User-typed shell-escape commands bypass every hook. Agent Guard works entirely through tool-use hooks (PreToolUse / PostToolUse) and git hooks. A command the user runs directly through the host's interactive shell escape — for example a !-prefixed command typed at the agent prompt — never becomes a tool call, so no Agent Guard hook fires: neither the input block nor the output redactor. A secret that such a command prints (e.g. an env- or vault-reading CLI whose output is not redirected to /dev/null) lands in the session transcript unmasked. The recommended mitigation is to run such commands via agx <cmd> / agent-guard exec -- <cmd> (see Shell integration) so their output is masked before it reaches the model — or, for automatic masking of the common dump commands, opt into the experimental bang guard. Alternatively, run secret-loading commands through the agent's tools so the hooks apply, or redirect their output away from the transcript — both streams, since many CLIs print credentials or secret-bearing diagnostics to stderr (>/dev/null 2>&1).

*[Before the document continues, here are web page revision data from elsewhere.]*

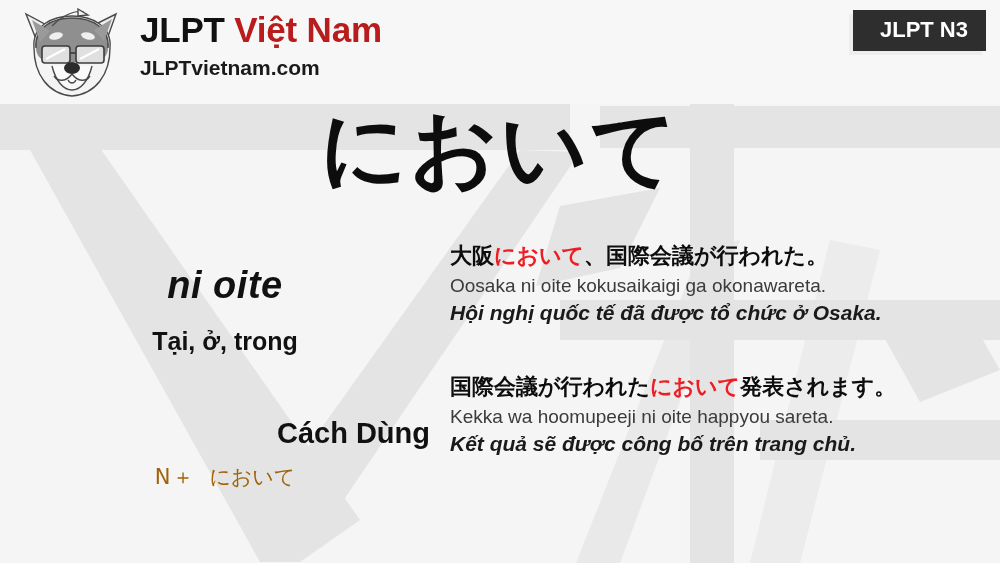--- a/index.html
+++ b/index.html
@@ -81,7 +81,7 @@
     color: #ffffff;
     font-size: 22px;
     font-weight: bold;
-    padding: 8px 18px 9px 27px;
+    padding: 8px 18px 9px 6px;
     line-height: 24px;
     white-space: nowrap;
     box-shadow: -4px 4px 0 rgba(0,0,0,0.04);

For defense in depth, pair Agent Guard with GitHub Secret Scanning / Push Protection and a secrets manager so credentials never reach the working tree.

Configuration

Override bundled policies with environment variables:

AGENT_GUARD_GITLEAKS_CONFIG=/path/to/gitleaks.toml
AGENT_GUARD_DENY_READ_PATHS=/path/to/deny-read-paths.txt
AGENT_GUARD_DENY_BASH_PATTERNS=/path/to/deny-bash-patterns.txt
AGENT_GUARD_PII_PROVIDER=regex
AGENT_GUARD_PII_REDACT_URL=http://127.0.0.1:8080/api/redact
AGENT_GUARD_PII_HOOK_MODE=off
AGENT_GUARD_OUTPUT_REDACT=mask

Set AGENT_GUARD_OUTPUT_REDACT=off to disable masking secret-like values in tool output (default mask). Set AGENT_GUARD_PII_HOOK_MODE to block (block PII in tool inputs), mask (mask PII in tool outputs + hard-block Tier-2 PII inputs), or off (default).

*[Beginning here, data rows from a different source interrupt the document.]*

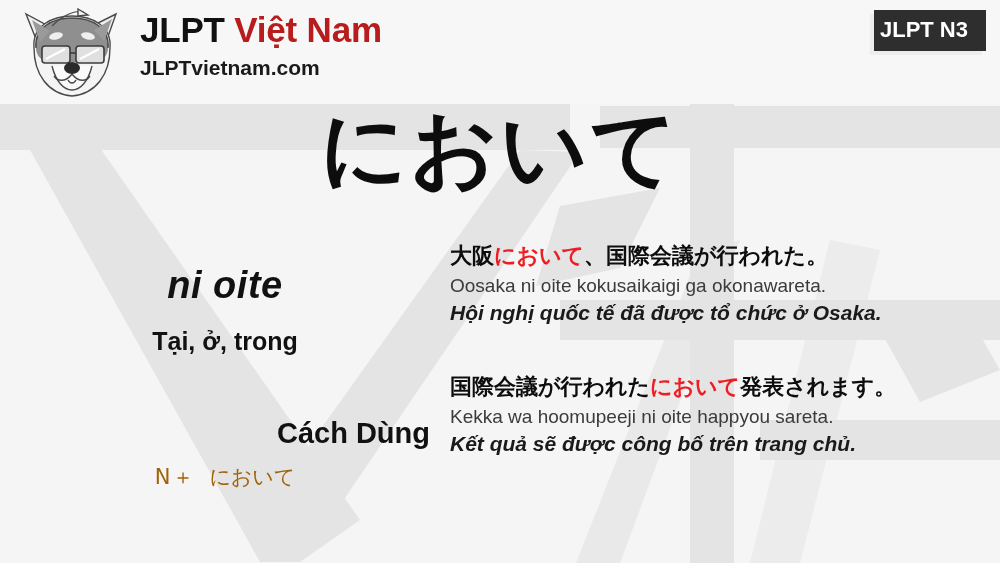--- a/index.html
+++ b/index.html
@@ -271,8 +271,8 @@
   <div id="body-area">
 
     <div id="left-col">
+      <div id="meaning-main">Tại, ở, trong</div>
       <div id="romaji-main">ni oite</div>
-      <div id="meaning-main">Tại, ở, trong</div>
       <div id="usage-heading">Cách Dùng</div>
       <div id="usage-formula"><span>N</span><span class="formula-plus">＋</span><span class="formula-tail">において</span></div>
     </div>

Project-local .gitleaks.toml files are not automatically trusted.

Checksums and Auto-Install

agent-guard setup --install can install gitleaks, but only with an explicit checksum:

agent-guard checksum
agent-guard setup --install \
  --gitleaks-version 8.30.1 \
  --gitleaks-checksum <sha256-for-this-os-and-arch>

The checksum helper prints all supported OS / arch values and paste-ready snippets for CLI setup and GitHub Actions.

Host Integrations

Agent Guard shares its scanner implementation across Claude Code and Codex, but keeps host wiring explicit:

plugins/agent-guard/bin/agent-guard, config/, and scripts/ are shared.
Claude Code uses .claude-plugin/plugin.json, commands/, and hooks/hooks.json.
Codex uses .codex-plugin/plugin.json and the plugin-root hooks.json companion file.
Codex does not auto-discover commands/, so on-demand workflows use the binary directly.

Development

make help
make test
make smoke-test
make scan
make scan-staged
make checksum

make smoke-test uses real git, jq, and gitleaks in temporary projects. make test is the faster deterministic routing suite and uses a mock scanner for some cases.